A “Lapa de baixo” São Paulo sempre teve sua autonomia e a dependência da parte de cima do bairro da Lapa era pequena. Possuía um comércio modesto, constituído por armazéns de secos e molhados, quitandas, açougues, bares, pastelarias, loja de armarinhos, papelaria e outras. As ofertas desse comércio satisfaziam as necessidades básicas da clientela.
Eu tinha um tio-avô que sempre se omitiu em administrar o lar, dizia não ter jeito e paciência para essas coisas. As compras para o suprimento da casa eram realizadas pela minha tia-avó, sua mulher. Se bem que o velho tinha os seus caprichos e, às escondidas, era o maior freguês da quitanda do Paulo “Japonês”, na compra de maços e maços de carqueja. Também às escondidas, após a escolha criteriosa dos melhores ramos com seus talos e folhas viçosas e lavagem excessiva dos mesmos em água corrente, colocava a carqueja em garrafões de pinga de alambique para, de acordo com seus termos, “amansá-la”. A bebida ficava muito amarga e verdinha.
A minha tia-avó, sem deixar transparecer, se preocupava com o consumo demasiado daquela alquimia pelo marido e, por várias vezes, marcava e desmarcava consultas com o único médico, à época, da “Lapa de baixo”, cujo consultório ficava em frente à estação ferroviária, no andar de cima da Pastelaria Pequim.

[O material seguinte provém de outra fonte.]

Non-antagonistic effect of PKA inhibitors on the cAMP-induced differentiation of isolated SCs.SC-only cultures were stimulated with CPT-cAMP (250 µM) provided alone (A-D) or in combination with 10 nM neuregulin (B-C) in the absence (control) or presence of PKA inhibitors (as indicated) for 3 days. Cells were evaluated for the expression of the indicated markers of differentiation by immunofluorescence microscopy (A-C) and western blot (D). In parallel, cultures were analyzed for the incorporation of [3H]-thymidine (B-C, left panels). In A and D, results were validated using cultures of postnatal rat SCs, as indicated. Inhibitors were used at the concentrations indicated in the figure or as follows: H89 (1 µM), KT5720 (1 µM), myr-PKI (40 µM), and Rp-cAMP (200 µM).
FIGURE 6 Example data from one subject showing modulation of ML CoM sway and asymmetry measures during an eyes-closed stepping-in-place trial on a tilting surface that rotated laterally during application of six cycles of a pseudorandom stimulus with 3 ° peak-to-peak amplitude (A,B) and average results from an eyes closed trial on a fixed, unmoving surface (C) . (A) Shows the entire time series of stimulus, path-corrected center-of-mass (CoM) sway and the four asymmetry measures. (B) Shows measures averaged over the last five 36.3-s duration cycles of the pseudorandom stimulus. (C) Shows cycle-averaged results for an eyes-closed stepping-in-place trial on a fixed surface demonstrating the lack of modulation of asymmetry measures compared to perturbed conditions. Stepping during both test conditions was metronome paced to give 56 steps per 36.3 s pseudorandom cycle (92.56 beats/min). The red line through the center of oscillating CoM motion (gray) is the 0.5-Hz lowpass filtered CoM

A realidade era uma só, meu tio avô apesar dos seus já 78 anos de idade tinha uma pele muito jovial, aparentava quase 20 anos mais novo, uma apetite sexual fora do comum, não apresentava problemas de memória, que eu saiba nunca teve problemas de pressão, visão, fraqueza e nunca dispensou uma bela pescaria com os amigos do buteco.

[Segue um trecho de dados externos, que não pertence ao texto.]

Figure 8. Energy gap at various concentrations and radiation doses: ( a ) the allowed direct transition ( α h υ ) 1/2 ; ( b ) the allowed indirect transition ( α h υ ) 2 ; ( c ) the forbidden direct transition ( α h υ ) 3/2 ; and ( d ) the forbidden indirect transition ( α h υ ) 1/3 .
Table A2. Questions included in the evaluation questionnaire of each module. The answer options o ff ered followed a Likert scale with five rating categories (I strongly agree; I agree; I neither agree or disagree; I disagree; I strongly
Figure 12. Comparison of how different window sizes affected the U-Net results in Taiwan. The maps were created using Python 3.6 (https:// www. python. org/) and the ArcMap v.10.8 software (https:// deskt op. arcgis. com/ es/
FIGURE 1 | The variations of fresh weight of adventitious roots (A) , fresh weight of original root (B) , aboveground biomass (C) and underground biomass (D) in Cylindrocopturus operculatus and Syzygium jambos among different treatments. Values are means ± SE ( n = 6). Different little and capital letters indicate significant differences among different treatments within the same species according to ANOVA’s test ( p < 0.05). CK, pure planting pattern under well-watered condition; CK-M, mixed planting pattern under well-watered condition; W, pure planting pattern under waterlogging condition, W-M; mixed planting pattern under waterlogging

Uma tarde meu tio-avô resolveu atender os apelos da esposa se arrumou todo. De terno e sapatos de lustro incomum se apresentou ao Doutor Juvelino para a consulta tantas vezes adiada. Ao retornar do médico, meu tio avô, entrou na cozinha e pegou na parte de baixo da pia o garrafão de pinga amansada, serviu-se de uma dose e esperou a pergunta da esposa, que preparava o jantar: - “O que o doutor receitou?” - “Não receitou nada, somente me disse que a partir de hoje também vai tomar o remédio milagroso, ou seja, “Pinga com carqueja”.